BEGIN Selected extract

Generally speaking yes but if you use a Ho's Attentuator it doesn't really. I picked one up at his shop in Vancouver and it blows every other attentuator away. Ho uses fixed attenuation with re-amping as I understand it. So my unit can handle up to a 50W amp with any speaker load and it re-amplifies it to a max of 10W. I also have a bedroom switch on it to reduce to re-amping to approx 2 watts. There is also a Plexi switch on mine - which is basically a bright switch. I never use it. Sounds amazing. I can get cranked tones at talking levels. Total cost was around $280-300. If you call him up he will build you one to whatever specs you want and quote you a price. Worth checking out.


----------



## david henman (Feb 3, 2006)

Chito said:


> I have had the appreciation for the Tim/Timmy pedal based on what I have experienced with the Danelectro Transparent OD ver1 which I believe is a "clone" of the tim pedals as per people's experiences a/bing the pedals. Since I've gotten the Traynor Dark Horse, I've only been using the TOD for my dist/od or should I say boost.
> 
> I think you should try the Traynor Dark Horse amp. The amp is very versatile as it has 3 voicings (brit, us and pure which bypasses the tone stack) and it can go from 15 watts with the 6v6s to 2 watts using a 12au7. With the Gain and Master Volume controls, you are able to dial up the kind of OD you like. Only thing it is missing from your YCV15 is the effects loop and reverb.

END Selected extract
BEGIN Information shown

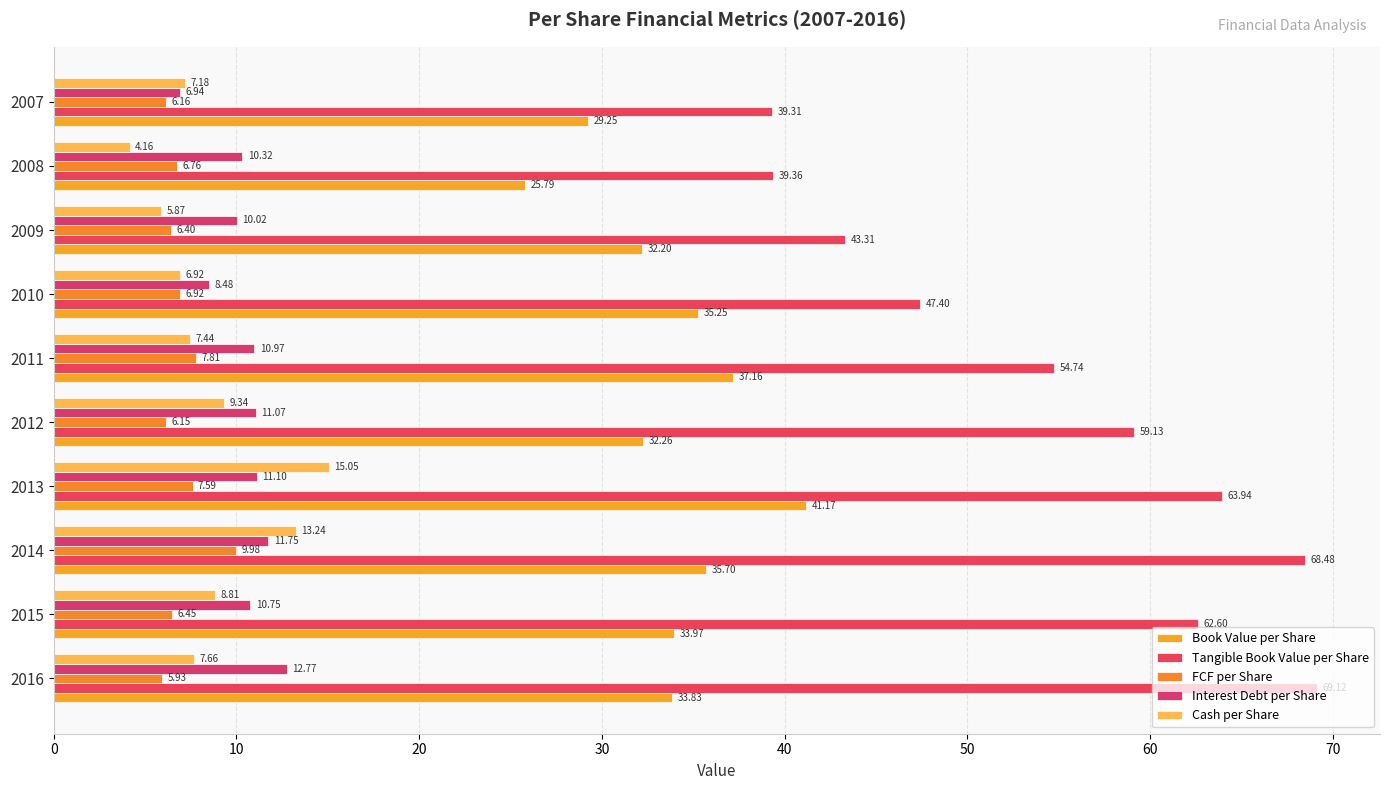

At which category is the sum across all series the highest?

2014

END Information shown

Work order A: List the voicings that the forum thread on amp attenuators gives for the Traynor Dark Horse.
Work order B: Continue the forum thread on amp attenuators from its last sentence.

Written answer A:
brit
us
pure

Written answer B:
...yeah, i'm very concerned about the lack of an fx loop.


----------



## david henman (Feb 3, 2006)

Stratin2traynor said:


> Generally speaking yes but if you use a Ho's Attentuator it doesn't really. I picked one up at his shop in Vancouver and it blows every other attentuator away. Ho uses fixed attenuation with re-amping as I understand it. So my unit can handle up to a 50W amp with any speaker load and it re-amplifies it to a max of 10W. I also have a bedroom switch on it to reduce to re-amping to approx 2 watts. There is also a Plexi switch on mine - which is basically a bright switch. I never use it. Sounds amazing. I can get cranked tones at talking levels. Total cost was around $280-300. If you call him up he will build you one to whatever specs you want and quote you a price. Worth checking out.


...sounds good. i could sell a couple of o/d pedals to pay for it.


----------



## fraser (Feb 24, 2007)

DH- you mentioned clean boost up above-
what about trying a rangemaster style boost? hundreds of variants out there-
im using a germanium rangemaster style pedal, that has a treble boost or full boost knob.
what it does is drives the amp hard, causing it to distort a bit, but not like a distortion or overdrive.
it doesnt work very well if youre not cranking the amp, but when you are it gives a bit more dirt, bloom and sustain,
but retains the guitars sound- i use strats and teles too, works nice with single coils.
i found that mine provides just the right amount of meat to the sound- not a distorted sound per se, but a nice throaty sound.


----------



## mrmatt1972 (Apr 3, 2008)

If you're trying for dumble style sustain vs. distortion, one thing I find more helpful than the gain knob on my OD pedals is the volume knob. I set my amp up so it has a tiny bit of hair, then the OD and/or boost slams the front end into creaminess. Also, treble is our friend.


----------



## CocoTone (Jan 22, 2006)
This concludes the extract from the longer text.